The starving artist stereotype is just that – a stereotype. Sure, art degrees may not naturally feed you straight into a high-paying salaried job, and it’s also not a limiting factor. The leaders I know, the really successful ones, incorporate both the business-mind and the creative mind into their work. Through the work they’ve learned what it takes to run a successful business, but they also bring creative solutions to their problems. A skill that has been developed and cultivated through their other creative passions and pursuits. They engage with new ideas, they let those ideas flow and move. Often times, they are bringing their creativity and artistry into their work all the time.

Had I decided against being a creative writing major because of others’ fear I would have regretted it my whole life. And honestly, I might be in a much different, and worse-off career than I am in now.

If “left-brain” pursuits aren’t your calling, then that’s okay. Of course it is. But it’s interesting how our society discounts the skills required for artistic expression.

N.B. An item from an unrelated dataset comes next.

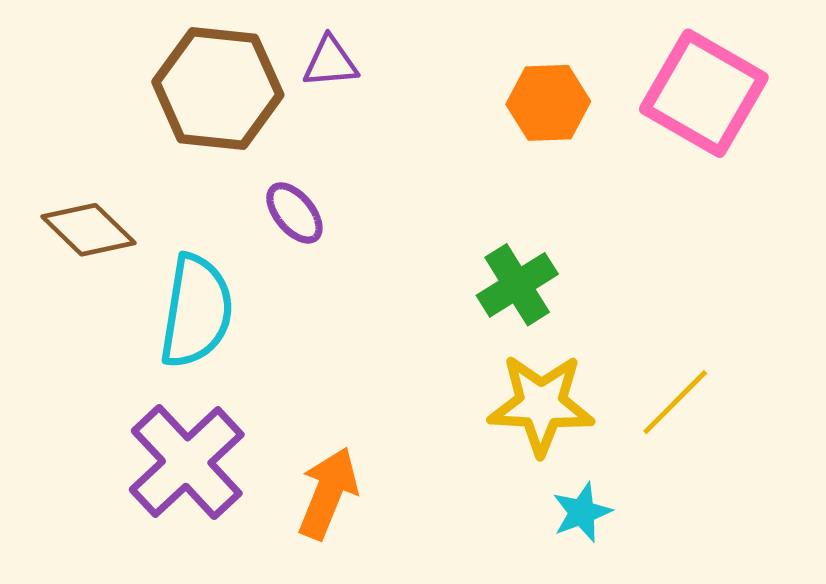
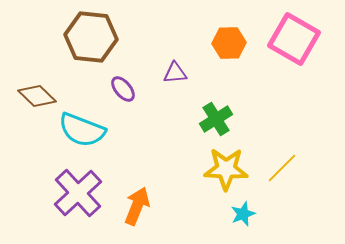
purple triangle: (330, 62) -> (175, 73), moved
cyan semicircle: (196, 311) -> (82, 130), turned 102

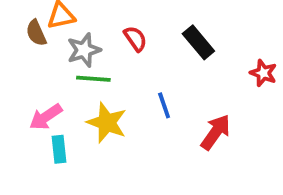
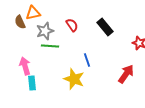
pink arrow: (46, 117) -> (25, 66), turned 108
yellow star: (107, 123) -> (74, 79), moved
red arrow: (216, 132) -> (126, 74), moved

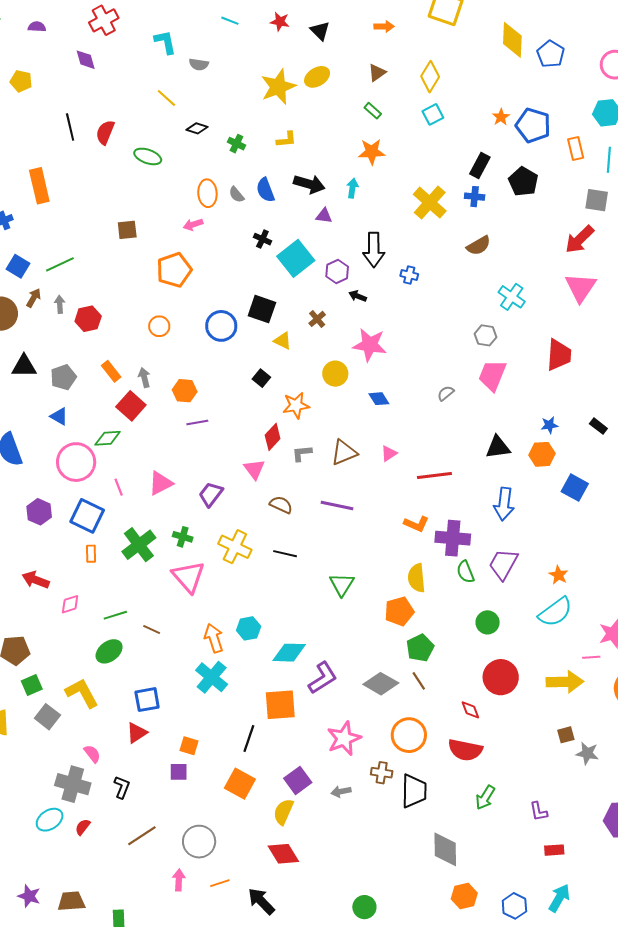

I don’t believe those stories anymore. Not for a second. The study of art and creativity can make you successful. These two people walking by my side were the proof.

Walking down that road, it struck me that I was able to see these two impressive people in that moment for who they really were. They – without their expensive clothing and polished shoes, but rather in knitted hats and dirt-covered boots. Them – without having to act like the most powerful people in the room. At their core, they were creatives. They were talented in other respects, too, of course. But in their hearts – in the way they spoke about their passions outside of the executive environment – that’s what shone through – artistry.

The top dogs, the executives – the art major and the creative writing major, walking side-by-side.

In that moment, I felt it the truth of it. Art, creativity, design – it teaches us something about the world. It shows us to look at the world through a lens of possibility, of beauty. It shows us how to make something, out of nothing.

It’s easy to become scared of a path of artistic expression, especially in a society, or governmental-era, that seems to value it less and less. But don’t squash your creative dreams. Don’t stamp out your passions just because it feels safer.

For, surety is just an illusion.

Be you – fully, boldly. The rest will fall into place.